● Your assignment: Return verbatim everything in the listing below, from its very first line down to and including the line that contains "øvrige lægemidler i klassen.".

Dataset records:
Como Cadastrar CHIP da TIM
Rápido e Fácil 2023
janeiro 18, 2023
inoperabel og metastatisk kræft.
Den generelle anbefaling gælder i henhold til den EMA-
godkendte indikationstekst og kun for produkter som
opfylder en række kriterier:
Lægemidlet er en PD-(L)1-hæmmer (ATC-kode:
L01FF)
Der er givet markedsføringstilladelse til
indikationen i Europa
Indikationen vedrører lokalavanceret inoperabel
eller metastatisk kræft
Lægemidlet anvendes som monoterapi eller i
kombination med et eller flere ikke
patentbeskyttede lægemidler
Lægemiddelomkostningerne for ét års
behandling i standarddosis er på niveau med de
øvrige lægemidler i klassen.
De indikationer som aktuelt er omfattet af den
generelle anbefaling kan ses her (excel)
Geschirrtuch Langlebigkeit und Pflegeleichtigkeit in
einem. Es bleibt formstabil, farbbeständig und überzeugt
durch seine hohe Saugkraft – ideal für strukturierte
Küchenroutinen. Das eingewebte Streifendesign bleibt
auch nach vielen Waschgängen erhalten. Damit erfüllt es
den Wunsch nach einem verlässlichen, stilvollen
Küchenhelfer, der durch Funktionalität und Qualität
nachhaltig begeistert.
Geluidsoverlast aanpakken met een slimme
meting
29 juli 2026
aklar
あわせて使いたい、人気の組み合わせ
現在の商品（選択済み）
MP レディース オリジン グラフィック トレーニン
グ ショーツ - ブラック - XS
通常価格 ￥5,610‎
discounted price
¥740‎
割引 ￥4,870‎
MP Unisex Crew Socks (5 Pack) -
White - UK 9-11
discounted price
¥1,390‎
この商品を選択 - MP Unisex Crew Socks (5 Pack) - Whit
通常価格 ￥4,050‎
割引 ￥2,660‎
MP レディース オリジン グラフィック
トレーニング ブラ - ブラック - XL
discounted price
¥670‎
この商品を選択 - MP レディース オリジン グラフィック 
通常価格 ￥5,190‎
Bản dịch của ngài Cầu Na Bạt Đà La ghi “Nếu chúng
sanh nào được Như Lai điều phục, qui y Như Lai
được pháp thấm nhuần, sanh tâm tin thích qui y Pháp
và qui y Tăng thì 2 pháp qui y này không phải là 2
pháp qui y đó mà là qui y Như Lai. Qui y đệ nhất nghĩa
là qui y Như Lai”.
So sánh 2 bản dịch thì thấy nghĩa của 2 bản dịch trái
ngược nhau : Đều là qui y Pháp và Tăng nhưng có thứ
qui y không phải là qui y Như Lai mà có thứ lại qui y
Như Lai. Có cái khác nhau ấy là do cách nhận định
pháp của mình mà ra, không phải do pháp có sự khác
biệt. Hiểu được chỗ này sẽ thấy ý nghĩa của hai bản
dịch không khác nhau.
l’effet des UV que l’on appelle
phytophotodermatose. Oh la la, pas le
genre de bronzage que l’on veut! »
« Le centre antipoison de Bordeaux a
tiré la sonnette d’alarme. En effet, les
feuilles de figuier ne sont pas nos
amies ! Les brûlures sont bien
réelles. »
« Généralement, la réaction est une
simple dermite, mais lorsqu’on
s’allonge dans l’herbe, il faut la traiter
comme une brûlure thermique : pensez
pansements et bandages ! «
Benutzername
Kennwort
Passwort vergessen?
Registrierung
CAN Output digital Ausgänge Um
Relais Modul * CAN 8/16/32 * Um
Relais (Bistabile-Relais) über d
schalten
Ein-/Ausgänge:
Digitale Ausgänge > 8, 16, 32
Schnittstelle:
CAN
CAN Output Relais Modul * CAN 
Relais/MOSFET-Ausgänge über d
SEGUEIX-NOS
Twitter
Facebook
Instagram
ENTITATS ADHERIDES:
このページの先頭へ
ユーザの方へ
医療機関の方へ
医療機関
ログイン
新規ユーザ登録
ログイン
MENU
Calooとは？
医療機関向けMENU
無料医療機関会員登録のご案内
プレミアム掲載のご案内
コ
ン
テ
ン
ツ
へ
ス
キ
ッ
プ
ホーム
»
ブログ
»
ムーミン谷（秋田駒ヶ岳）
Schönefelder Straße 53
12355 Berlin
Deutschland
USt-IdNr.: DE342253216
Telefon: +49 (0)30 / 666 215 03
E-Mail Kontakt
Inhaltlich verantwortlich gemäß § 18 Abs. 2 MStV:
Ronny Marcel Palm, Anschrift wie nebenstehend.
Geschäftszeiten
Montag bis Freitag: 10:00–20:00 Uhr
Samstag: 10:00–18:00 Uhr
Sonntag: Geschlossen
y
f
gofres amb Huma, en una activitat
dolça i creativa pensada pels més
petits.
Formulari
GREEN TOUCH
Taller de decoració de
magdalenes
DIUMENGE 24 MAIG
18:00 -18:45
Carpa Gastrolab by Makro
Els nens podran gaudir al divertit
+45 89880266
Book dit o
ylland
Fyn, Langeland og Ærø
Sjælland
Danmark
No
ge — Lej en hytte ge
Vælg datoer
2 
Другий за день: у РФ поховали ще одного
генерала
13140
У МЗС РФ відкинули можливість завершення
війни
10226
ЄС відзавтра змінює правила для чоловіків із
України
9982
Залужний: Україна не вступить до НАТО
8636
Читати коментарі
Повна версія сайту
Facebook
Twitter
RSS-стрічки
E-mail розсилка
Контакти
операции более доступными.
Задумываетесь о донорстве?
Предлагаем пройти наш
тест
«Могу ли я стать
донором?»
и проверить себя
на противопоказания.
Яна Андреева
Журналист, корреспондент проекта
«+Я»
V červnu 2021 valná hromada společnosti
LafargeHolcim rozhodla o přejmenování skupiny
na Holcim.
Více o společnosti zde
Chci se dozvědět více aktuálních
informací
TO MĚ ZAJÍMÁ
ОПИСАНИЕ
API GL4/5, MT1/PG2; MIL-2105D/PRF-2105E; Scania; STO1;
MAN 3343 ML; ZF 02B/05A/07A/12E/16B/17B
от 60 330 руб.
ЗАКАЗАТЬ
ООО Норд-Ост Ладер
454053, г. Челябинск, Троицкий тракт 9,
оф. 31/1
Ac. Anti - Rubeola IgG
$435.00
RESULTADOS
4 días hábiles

● Task output:
Como Cadastrar CHIP da TIM
Rápido e Fácil 2023
janeiro 18, 2023
inoperabel og metastatisk kræft.
Den generelle anbefaling gælder i henhold til den EMA-
godkendte indikationstekst og kun for produkter som
opfylder en række kriterier:
Lægemidlet er en PD-(L)1-hæmmer (ATC-kode:
L01FF)
Der er givet markedsføringstilladelse til
indikationen i Europa
Indikationen vedrører lokalavanceret inoperabel
eller metastatisk kræft
Lægemidlet anvendes som monoterapi eller i
kombination med et eller flere ikke
patentbeskyttede lægemidler
Lægemiddelomkostningerne for ét års
behandling i standarddosis er på niveau med de
øvrige lægemidler i klassen.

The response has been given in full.